(What needs to be done): Exclude the pictures from your copy, and reproduce each entry below verbatim.

(Exercise data):
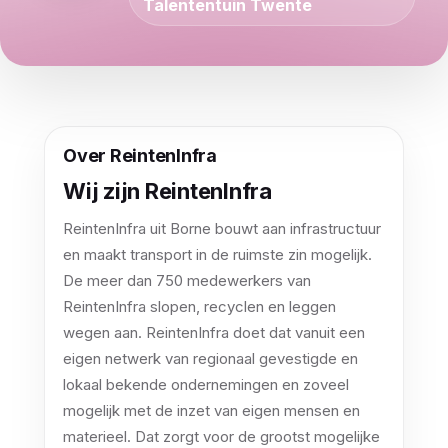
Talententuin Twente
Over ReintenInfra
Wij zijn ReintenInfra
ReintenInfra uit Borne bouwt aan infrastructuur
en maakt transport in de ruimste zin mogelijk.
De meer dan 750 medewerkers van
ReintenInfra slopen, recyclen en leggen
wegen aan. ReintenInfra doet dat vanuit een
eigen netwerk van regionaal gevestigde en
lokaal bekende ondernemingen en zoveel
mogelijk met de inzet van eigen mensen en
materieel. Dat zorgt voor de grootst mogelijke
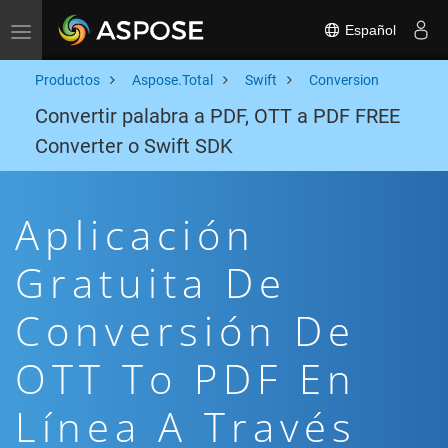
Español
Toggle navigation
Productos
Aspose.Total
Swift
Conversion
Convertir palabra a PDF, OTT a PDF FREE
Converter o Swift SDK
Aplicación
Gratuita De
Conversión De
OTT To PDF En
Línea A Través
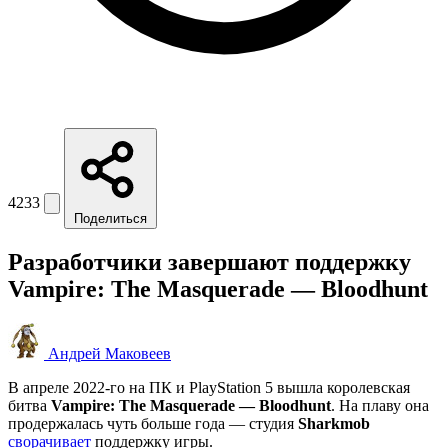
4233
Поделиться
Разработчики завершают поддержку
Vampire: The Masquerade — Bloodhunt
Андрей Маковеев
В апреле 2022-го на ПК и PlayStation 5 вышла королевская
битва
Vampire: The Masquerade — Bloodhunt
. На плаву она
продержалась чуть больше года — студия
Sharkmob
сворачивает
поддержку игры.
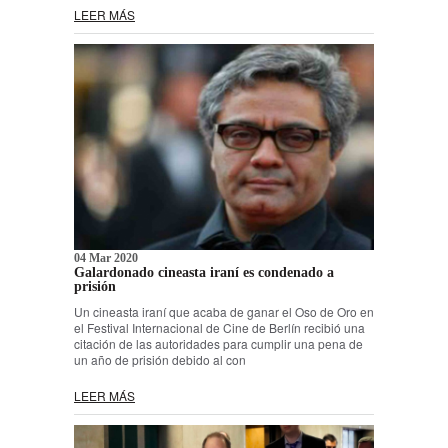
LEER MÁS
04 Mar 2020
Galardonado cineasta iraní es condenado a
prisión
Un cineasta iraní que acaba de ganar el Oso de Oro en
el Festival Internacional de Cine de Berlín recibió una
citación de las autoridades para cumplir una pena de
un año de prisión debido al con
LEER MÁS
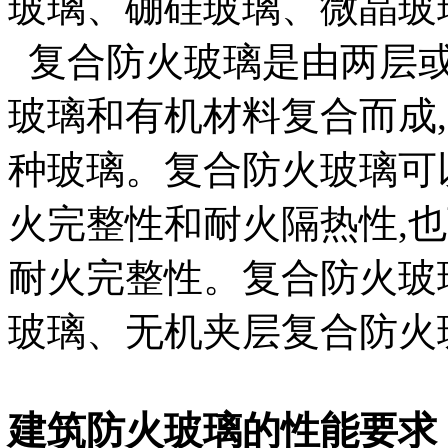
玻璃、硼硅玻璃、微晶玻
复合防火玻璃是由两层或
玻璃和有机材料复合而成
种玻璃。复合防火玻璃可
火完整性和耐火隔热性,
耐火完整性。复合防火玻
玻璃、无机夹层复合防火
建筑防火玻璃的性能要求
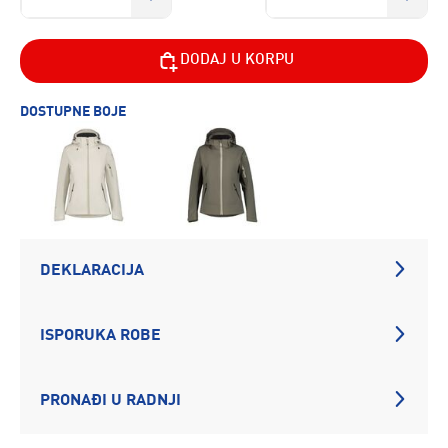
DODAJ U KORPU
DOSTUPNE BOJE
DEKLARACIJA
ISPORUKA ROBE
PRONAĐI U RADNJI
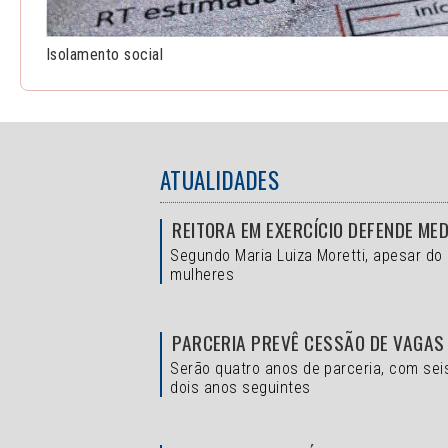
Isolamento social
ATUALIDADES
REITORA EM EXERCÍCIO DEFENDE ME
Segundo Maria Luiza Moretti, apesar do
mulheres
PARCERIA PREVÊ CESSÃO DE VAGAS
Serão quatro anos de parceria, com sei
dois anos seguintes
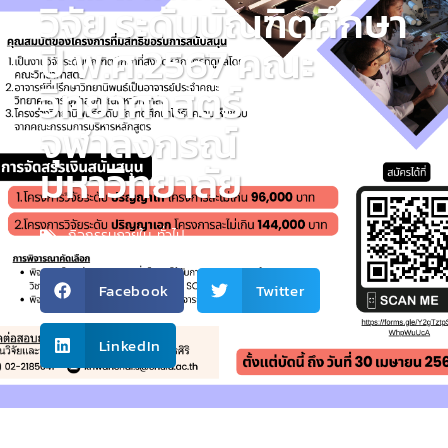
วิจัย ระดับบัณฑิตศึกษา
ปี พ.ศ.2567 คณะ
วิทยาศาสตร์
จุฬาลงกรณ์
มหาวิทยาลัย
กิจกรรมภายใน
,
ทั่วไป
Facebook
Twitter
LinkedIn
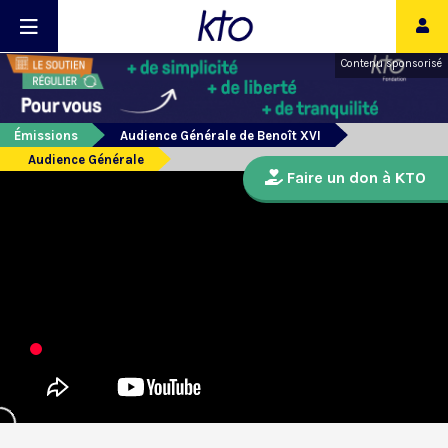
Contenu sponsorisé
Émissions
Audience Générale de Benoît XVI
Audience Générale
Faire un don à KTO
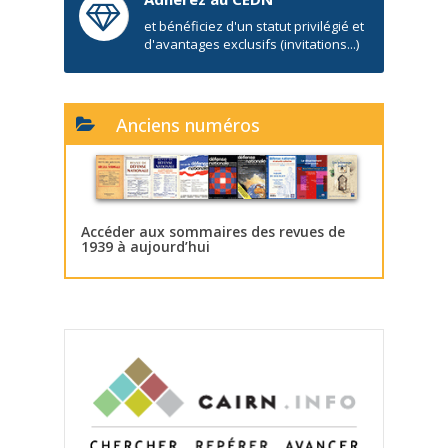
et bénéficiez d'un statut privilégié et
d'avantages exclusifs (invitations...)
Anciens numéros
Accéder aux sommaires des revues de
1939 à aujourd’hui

(Written solution):
Talententuin Twente
Over ReintenInfra
Wij zijn ReintenInfra
ReintenInfra uit Borne bouwt aan infrastructuur
en maakt transport in de ruimste zin mogelijk.
De meer dan 750 medewerkers van
ReintenInfra slopen, recyclen en leggen
wegen aan. ReintenInfra doet dat vanuit een
eigen netwerk van regionaal gevestigde en
lokaal bekende ondernemingen en zoveel
mogelijk met de inzet van eigen mensen en
materieel. Dat zorgt voor de grootst mogelijke
Español
Toggle navigation
Productos
Aspose.Total
Swift
Conversion
Convertir palabra a PDF, OTT a PDF FREE
Converter o Swift SDK
Aplicación
Gratuita De
Conversión De
OTT To PDF En
Línea A Través
4233
Поделиться
Разработчики завершают поддержку
Vampire: The Masquerade — Bloodhunt
Андрей Маковеев
В апреле 2022-го на ПК и PlayStation 5 вышла королевская
битва
Vampire: The Masquerade — Bloodhunt
. На плаву она
продержалась чуть больше года — студия
Sharkmob
сворачивает
поддержку игры.
LEER MÁS
04 Mar 2020
Galardonado cineasta iraní es condenado a
prisión
Un cineasta iraní que acaba de ganar el Oso de Oro en
el Festival Internacional de Cine de Berlín recibió una
citación de las autoridades para cumplir una pena de
un año de prisión debido al con
LEER MÁS
玻璃、硼硅玻璃、微晶玻
复合防火玻璃是由两层或
玻璃和有机材料复合而成
种玻璃。复合防火玻璃可
火完整性和耐火隔热性,
耐火完整性。复合防火玻
玻璃、无机夹层复合防火
建筑防火玻璃的性能要求
DODAJ U KORPU
DOSTUPNE BOJE
DEKLARACIJA
ISPORUKA ROBE
PRONAĐI U RADNJI
Isolamento social
ATUALIDADES
REITORA EM EXERCÍCIO DEFENDE ME
Segundo Maria Luiza Moretti, apesar do
mulheres
PARCERIA PREVÊ CESSÃO DE VAGAS
Serão quatro anos de parceria, com sei
dois anos seguintes
วิจัย ระดับบัณฑิตศึกษา
ปี พ.ศ.2567 คณะ
วิทยาศาสตร์
จุฬาลงกรณ์
มหาวิทยาลัย
กิจกรรมภายใน
,
ทั่วไป
Facebook
Twitter
LinkedIn
Contenu sponsorisé
Émissions
Audience Générale de Benoît XVI
Audience Générale
Faire un don à KTO
et bénéficiez d'un statut privilégié et
d'avantages exclusifs (invitations...)
Anciens numéros
Accéder aux sommaires des revues de
1939 à aujourd’hui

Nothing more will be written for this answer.